__JAK WYKONAĆ ZADANIE__: Proszę odpowiedzieć na podstawie tekstu o stadninie: w jakim charakterze stadnina podlegała panu Wachelowi?

__PODANY TEKST__:
Obaj panowie nie byli i nie są Skomorowskimi czy Czochańskimi, którzy zanim dostali fuchę w stadninie, nie wiedzieli, gdzie koń ma głowę, a gdzie ogon. Obaj panowie byli i są koniarzami. No właśnie, ale czy nadal zasługują na to miano?

 

Czy pan Wachel nie wiedział, że w podlegającej mu jako inspektorowi stadninie konie od miesięcy nie widziały kowala? Czy nie wiedział, że konie od miesięcy stoją w niewyrzucanym gnoju? Czy nie wiedział, że nie mają paszportów? Jeżeli nie wiedział, to znaczy, że fatalnie wypełniał swoje obowiązki. Jeśli zaś wiedział, to czy reagował? I jak reagował? Bo jeśli nie reagował, to nie zasługuje na miano koniarza.

Obrazy ze współrzędnymi punktów kluczowych:
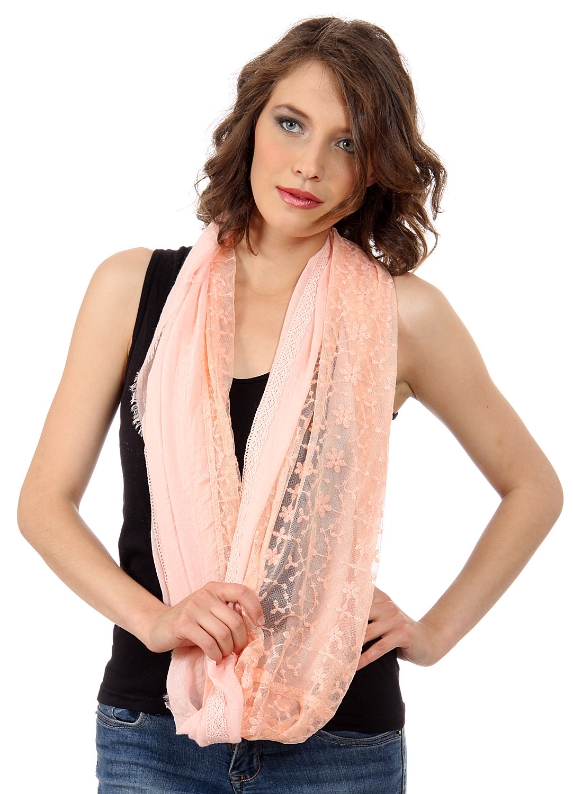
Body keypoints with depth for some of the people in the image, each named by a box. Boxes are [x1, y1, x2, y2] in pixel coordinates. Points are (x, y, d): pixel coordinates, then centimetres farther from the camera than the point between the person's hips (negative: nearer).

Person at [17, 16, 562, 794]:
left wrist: (435, 632, 2)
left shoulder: (401, 314, -3)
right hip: (153, 730, 1)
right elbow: (46, 500, 4)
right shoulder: (135, 287, 2)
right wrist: (151, 615, -11)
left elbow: (532, 487, 10)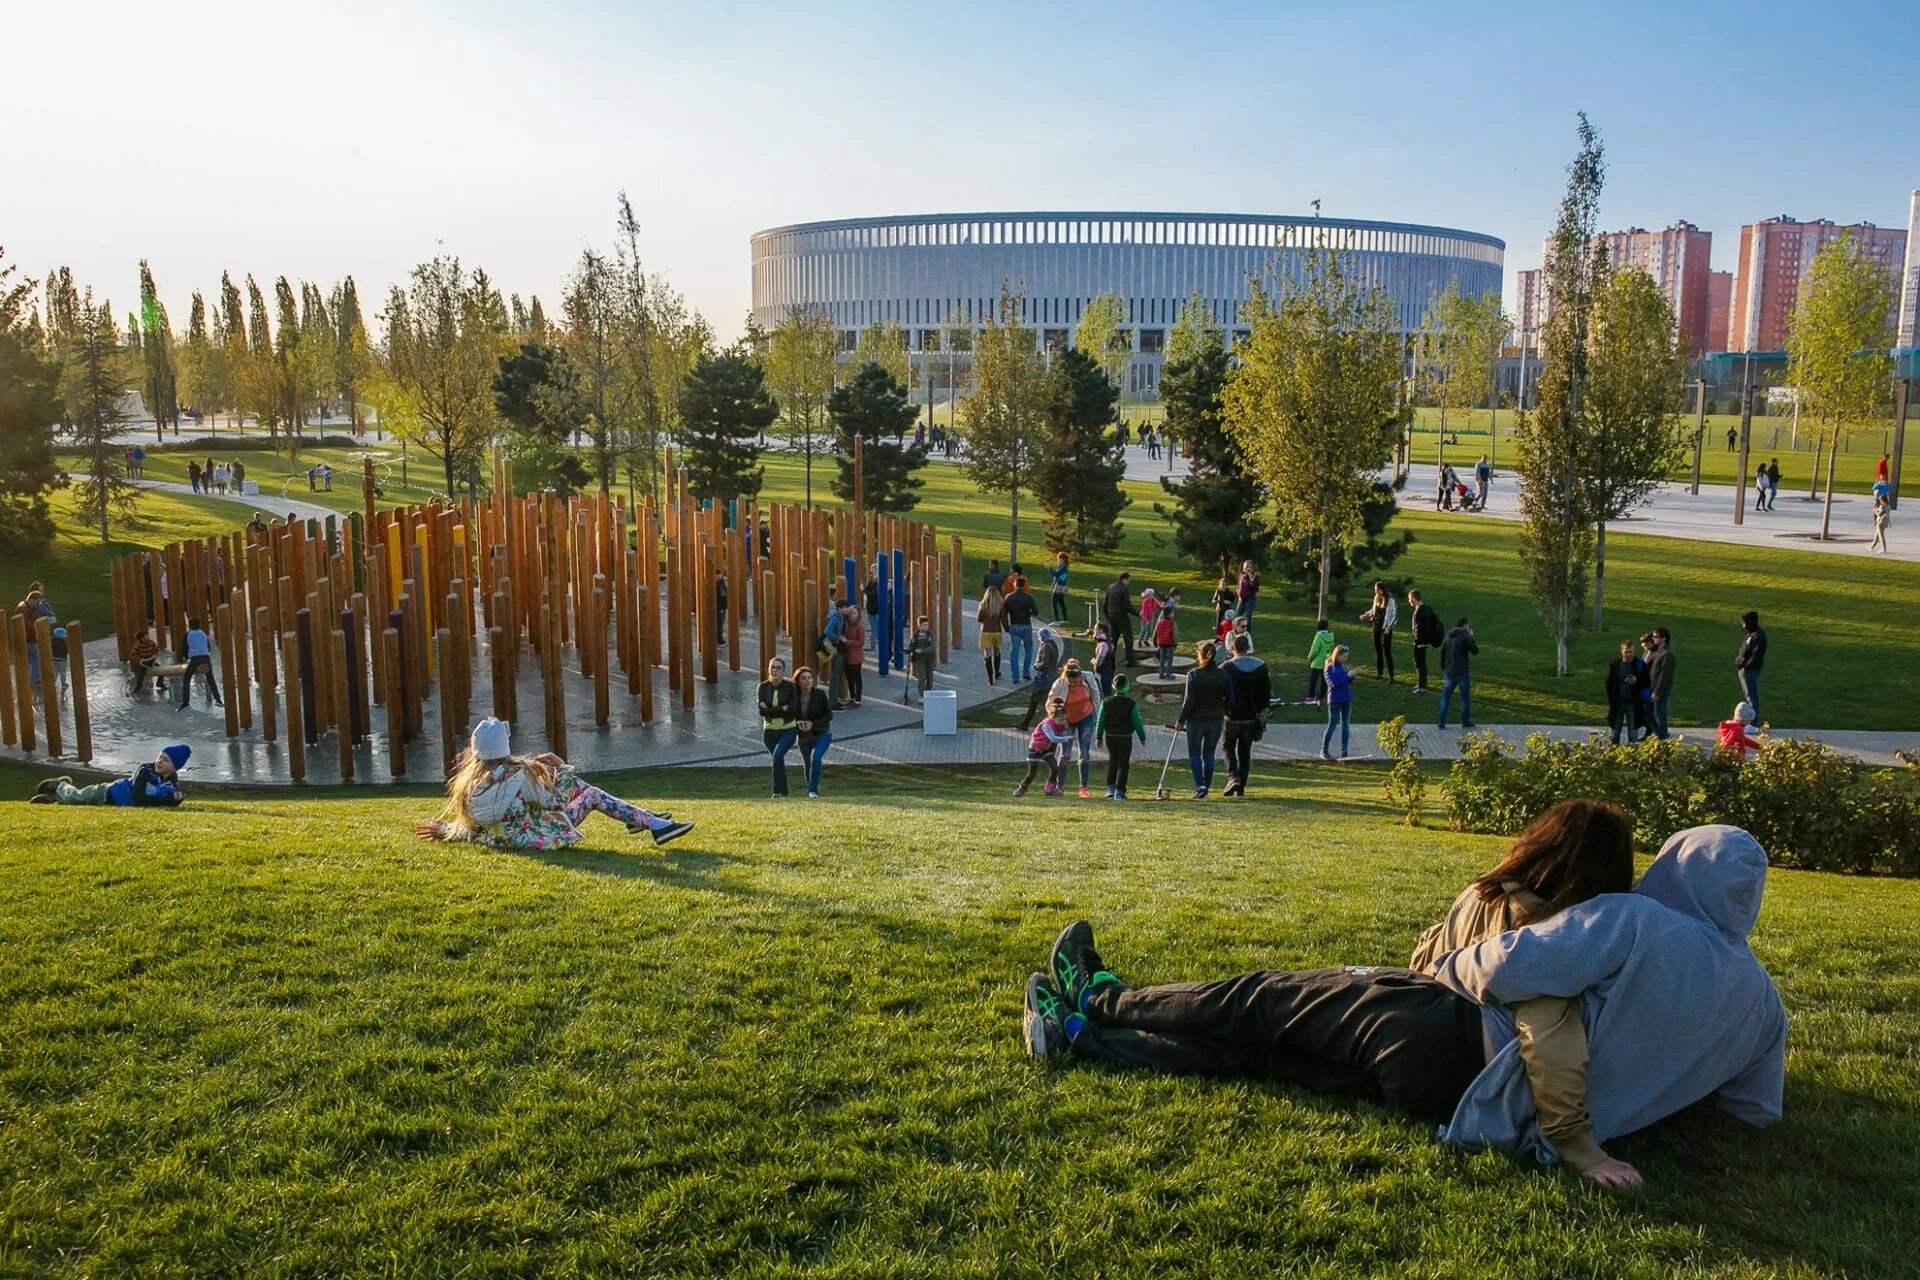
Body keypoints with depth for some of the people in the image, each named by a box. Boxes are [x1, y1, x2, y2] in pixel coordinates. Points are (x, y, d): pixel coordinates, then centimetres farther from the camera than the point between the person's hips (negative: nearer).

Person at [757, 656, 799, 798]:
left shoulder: (791, 687, -9)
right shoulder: (763, 687, -2)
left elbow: (792, 709, -17)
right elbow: (761, 711, -11)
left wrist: (770, 710, -14)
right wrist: (782, 709, -17)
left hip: (788, 729, -3)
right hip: (769, 730, 3)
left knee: (777, 756, -22)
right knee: (778, 759, 11)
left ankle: (778, 791, -15)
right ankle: (783, 792, 25)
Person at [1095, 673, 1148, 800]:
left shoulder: (1106, 702, -3)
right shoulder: (1131, 704, -11)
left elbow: (1100, 721, 0)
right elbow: (1137, 722, -7)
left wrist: (1099, 736, 10)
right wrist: (1142, 737, 5)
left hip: (1110, 737, 3)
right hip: (1125, 737, -3)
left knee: (1112, 760, 20)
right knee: (1123, 763, 5)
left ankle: (1110, 788, 13)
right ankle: (1119, 792, 4)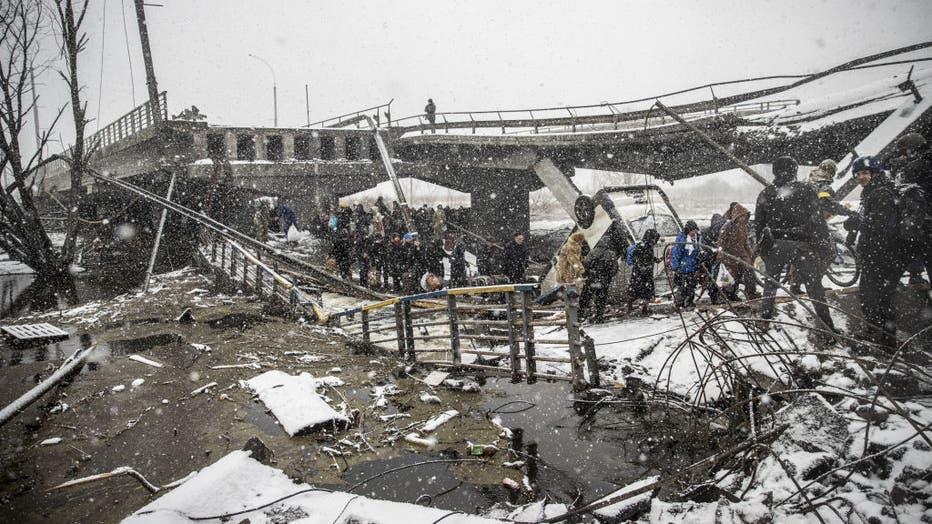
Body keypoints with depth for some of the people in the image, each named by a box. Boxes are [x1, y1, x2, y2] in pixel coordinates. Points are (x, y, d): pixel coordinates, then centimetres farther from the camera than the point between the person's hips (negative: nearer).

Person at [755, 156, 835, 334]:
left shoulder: (765, 194, 6)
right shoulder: (807, 190, -3)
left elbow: (758, 224, 9)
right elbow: (817, 221, -7)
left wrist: (763, 247, 18)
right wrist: (824, 246, -2)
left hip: (774, 246, 3)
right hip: (801, 245, -2)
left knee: (770, 281, 21)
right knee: (814, 284, 4)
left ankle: (766, 316, 27)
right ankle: (826, 325, 4)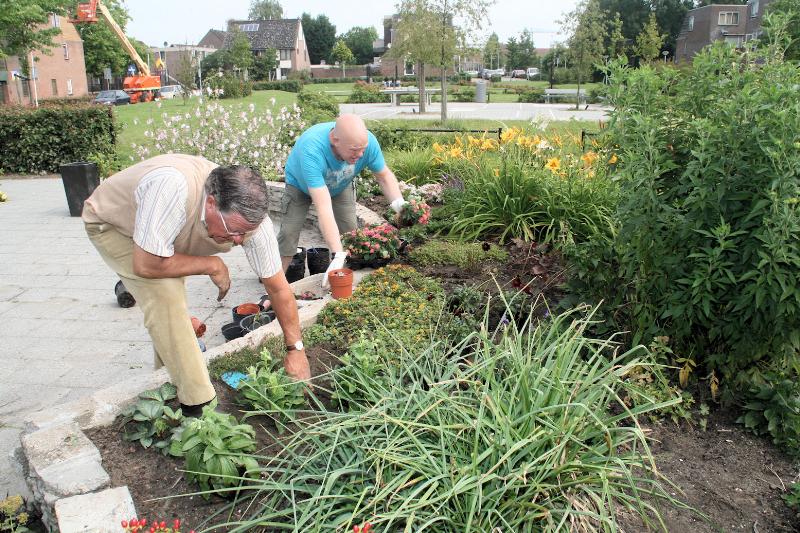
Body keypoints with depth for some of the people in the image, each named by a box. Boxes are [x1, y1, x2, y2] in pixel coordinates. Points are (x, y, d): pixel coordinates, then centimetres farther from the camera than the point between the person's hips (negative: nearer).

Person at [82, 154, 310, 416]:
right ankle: (198, 405, -16)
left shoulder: (250, 216, -28)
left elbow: (278, 288, -18)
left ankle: (169, 378, 42)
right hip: (111, 224, -5)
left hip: (159, 238, 5)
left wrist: (295, 348, -13)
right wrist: (212, 265, -28)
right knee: (165, 295, -25)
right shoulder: (172, 187, -46)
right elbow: (146, 265, -40)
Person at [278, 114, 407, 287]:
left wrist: (399, 203, -36)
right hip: (300, 184, -3)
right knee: (289, 233, -14)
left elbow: (384, 176, -16)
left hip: (341, 186, 4)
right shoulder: (311, 150, -48)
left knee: (351, 232, -6)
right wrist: (337, 256, -54)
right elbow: (324, 208, -51)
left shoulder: (367, 141, -35)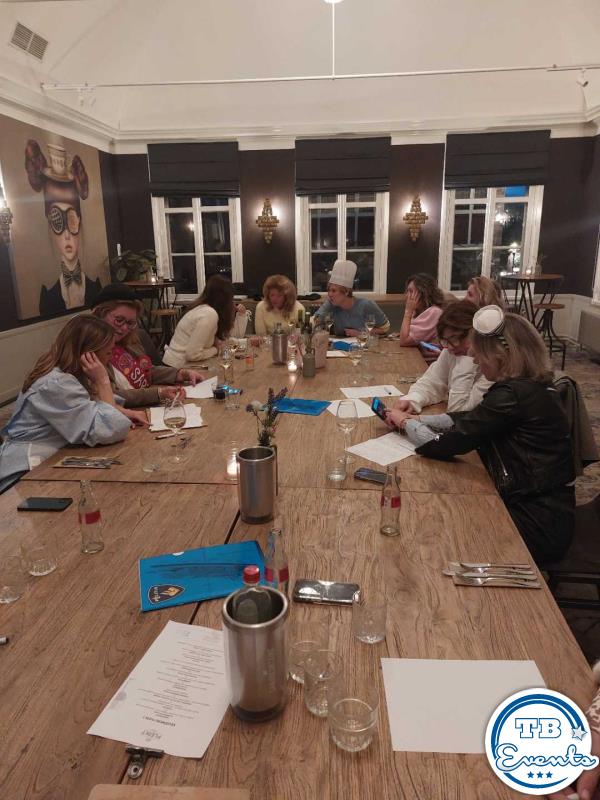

__WYNIK ZADANIA__: Jako inspektorowi.